Des Weiteren entschied der EuGH, dass selbst wenn die Ausnahme Motorschutz an sich greifen würde, eine Abschalteinrichtung, die den überwiegenden Teil des Jahres nicht funktioniere, unzulässig sei.
In einer Stellungnahme gegenüber dem Portal LTO behauptet die VW AG, sie fühle sich durch das Urteil des EuGH in ihrer Rechtsauffassung bestätigt. Die Abgasrückführung sei die meiste Zeit des Jahres aktiv, funktioniere bis 10°C zu 100 %, was der EuGH aufgrund eines technischen Fehlverständnisses übersehen habe. Somit wären die verwendeten Thermofenster legal.

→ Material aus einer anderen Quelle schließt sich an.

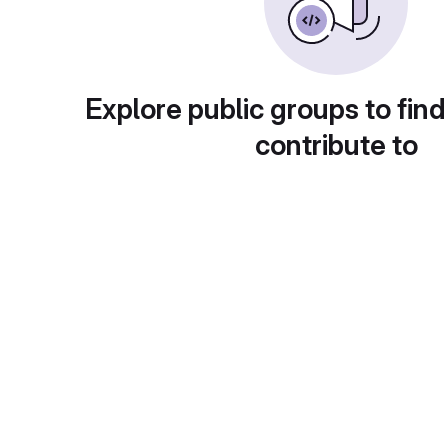
Explore public groups to find
contribute to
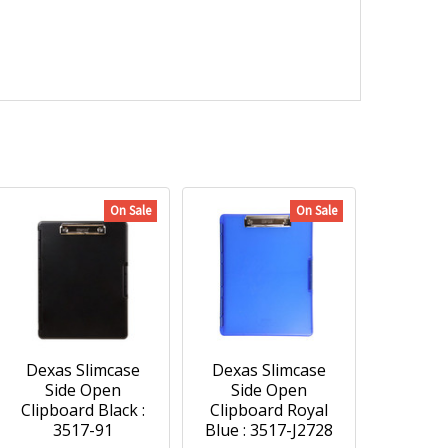
On Sale
On Sale
Dexas Slimcase
Dexas Slimcase
Side Open
Side Open
Clipboard Black :
Clipboard Royal
3517-91
Blue : 3517-J2728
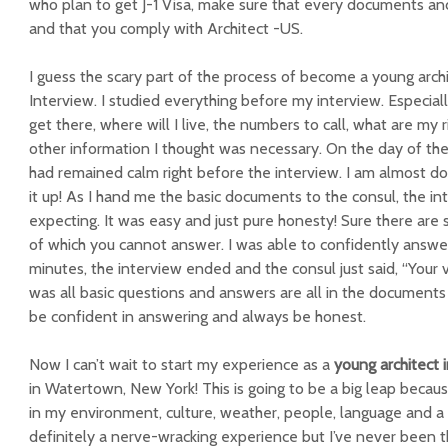
who plan to get J-1 Visa, make sure that every documents 
and that you comply with Architect -US.
I guess the scary part of the process of become a young arch
Interview. I studied everything before my interview. Especia
get there, where will I live, the numbers to call, what are my r
other information I thought was necessary. On the day of the 
had remained calm right before the interview. I am almost d
it up! As I hand me the basic documents to the consul, the in
expecting. It was easy and just pure honesty! Sure there ar
of which you cannot answer. I was able to confidently answe
minutes, the interview ended and the consul just said, “Your v
was all basic questions and answers are all in the documents 
be confident in answering and always be honest.
Now I can’t wait to start my experience as a
young architect 
in Watertown, New York! This is going to be a big leap becaus
in my environment, culture, weather, people, language and a w
definitely a nerve-wracking experience but I’ve never been thi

Hinsichtlich der Ansprüche von Käufern, entschied der EuGH, dass ein Thermofenster vertragswidrig ist und Nachbesserungsansprüche oder Ansprüche auf Ersatzlieferung zur Folge haben kann. Auch eine Vertragsauflösung bei unterbliebener Nacherfüllung würde in Betracht kommen, da die Vertragswidrigkeit nicht als geringfügig einzustufen sei und zwar auch dann nicht, wenn sich Verbraucher in Kenntnis der Existenz von Thermofenstern zum Kauf entschlossen haben.
Bislang noch nicht entschieden hat der EuGH die Frage, ob auch Schadensersatz gegen die Hersteller verlangt werden kann. Hier vertritt der BGH die Ansicht, dass Thermofenster jedenfalls keine sittenwidrige Schädigung darstellen und derartige Ansprüche ausscheiden würden. Auch hier wird die Entscheidung des EuGH mit Spannung erwartet. In den beim EuGH anhängigen Verfahren hat der Generalanwalt des EuGH stets vertreten, dass die EU-Abgasregeln auch Rechte von Dieselkäufern schützen sollen. Danach würden Autohersteller schon bei Fahrlässigkeit haften und nicht erst bei vorsätzlicher sittenwidriger Schädigung.